Friday, June 25, 2004

A Friday afternoon hodgepodge --

(1) I need to think about how I feel about this. Does Congress need a religious caucus? Is there a prayer that it would welcome representatives of both progressive and conservative ideologies? Here's the LA Times story they mention. And here is The Revealer's skeptical take on the matter.

(2) If you're using Inernet Explorer to read page, you might want to know about this newest security flaw. I followed the recommended steps and seem to be clean. But as a friend observed, this might be as good a time as any to switch to Opera.

(3) Daily Kos shows how much Oregon Republicans want Nader on the ballot.

(4) Did Cheney stage a coup? Also from Daily Kos, referring to this Newsweek item:
This is startling information. The vice president ordered the president sent away and took control of the government. There is no other word for this than 'coup'.

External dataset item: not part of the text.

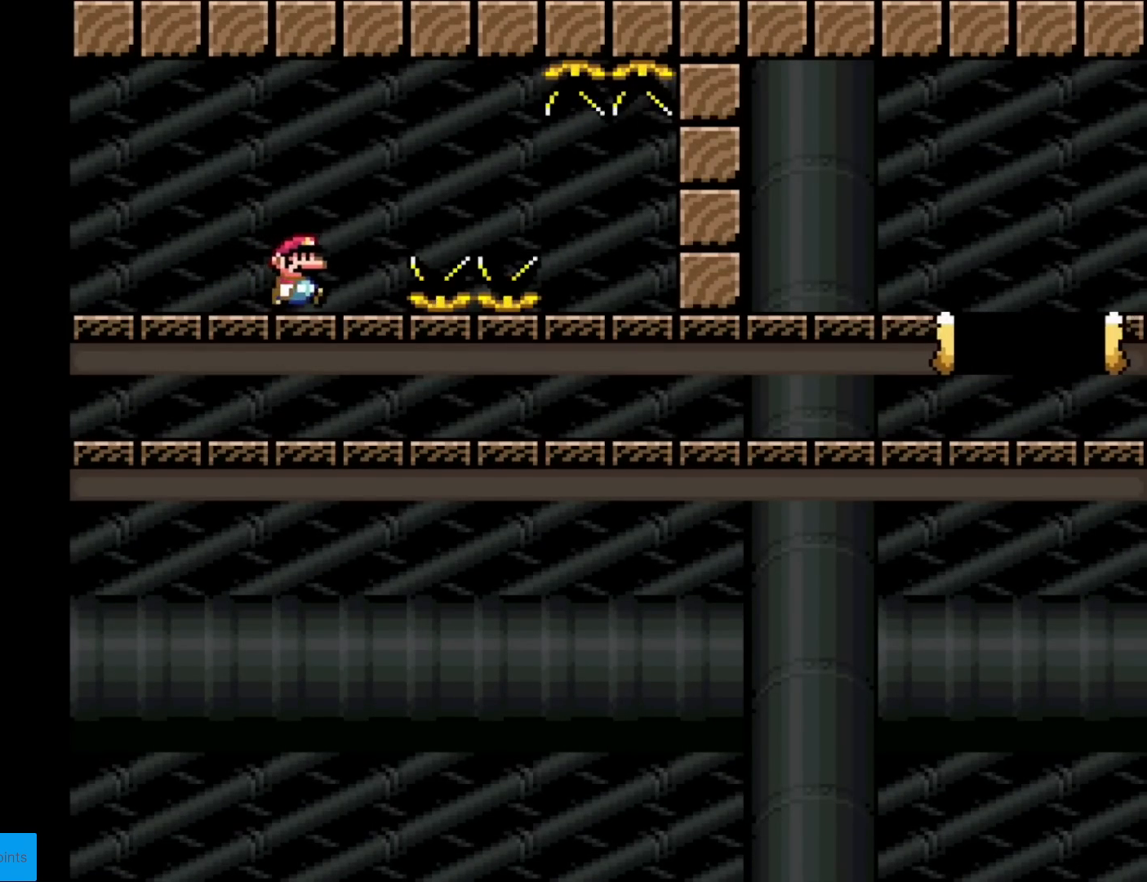
{"buttons": ["A", "X", "DPAD_RIGHT"], "events": [[50, "A", "down"], [117, "A", "up"], [334, "A", "down"]]}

There was a reason Cheney didn't want Bush testifying to the commission
by himself.
Here's a segment of the Newsweek piece:
But the question of Cheney's behavior that day is one of many new issues raised in the remarkably detailed, chilling account laid out in dramatic presentations by the 9-11 Commission. NEWSWEEK has learned that some on the commission staff were, in fact, highly skeptical of the vice president's account and made their views clearer in an earlier draft of their staff report. According to one knowledgeable source, some staffers "flat out didn't believe the call ever took place." When the early draft conveying that skepticism was circulated to the administration, it provoked an angry reaction. In a letter from White House lawyers last Tuesday and a series of phone calls, the White House vigorously lobbied the commission to change the language in its report.

"We didn't think it was written in a way that clearly reflected the accounting the president and vice president had given to the commission," White House spokesman Dan Bartlett told NEWSWEEK. Ultimately the chairman and vice chair of the commission, former New Jersey governor Thomas Kean and former representative Lee Hamilton—both of whom have sought mightily to appear nonpartisan—agreed to remove some of the offending language. The report "was watered down," groused one staffer.
(5) Via today's Progress Report: Apparetly the Carlyle Group, which has long, deep ties to the Bush clan and to the Saudi royals has purchased Loew's cineplex Theaters. This nicely packages another component in the military-industrial-media complex.

(6) Al Gore, of "John Kerry's Coalition of the Wild-Eyed," delivered this speech to Georgetown University. Among the take-home observations:
I am convinced that our founders would counsel us today that the greatest challenge facing our republic is not terrorism but how we react to terrorism, and not war, but how we manage our fears and achieve security without losing our freedom. I am also convinced that they would warn us that democracy itself is in grave danger if we allow any president to use his role as commander in chief to rupture the careful balance between the executive, the legislative and the judicial branches of government. Our current president has gone to war and has come back into "the city" and declared that our nation is now in a permanent state of war, which he says justifies his reinterpretation of the Constitution in ways that increase his personal power at the expense of Congress, the courts, and every individual citizen.
(7) This just leaves me speechless. Schwarzenegger wants to save the money by killing stray animals sooner.

(8) Via Kevin Drum, a fascinating roundtable on Iraq in the current Rolling Stone.

(9) A match made in heaven -- Ben Harper and the Blind Boys of Alabama! I'm definitely going to need to make another centimeter of space on the CD rack for this one. (I only ran into that because I was poking around the Rolling Stone Magazine site; why did I stop reading that so many years ago?)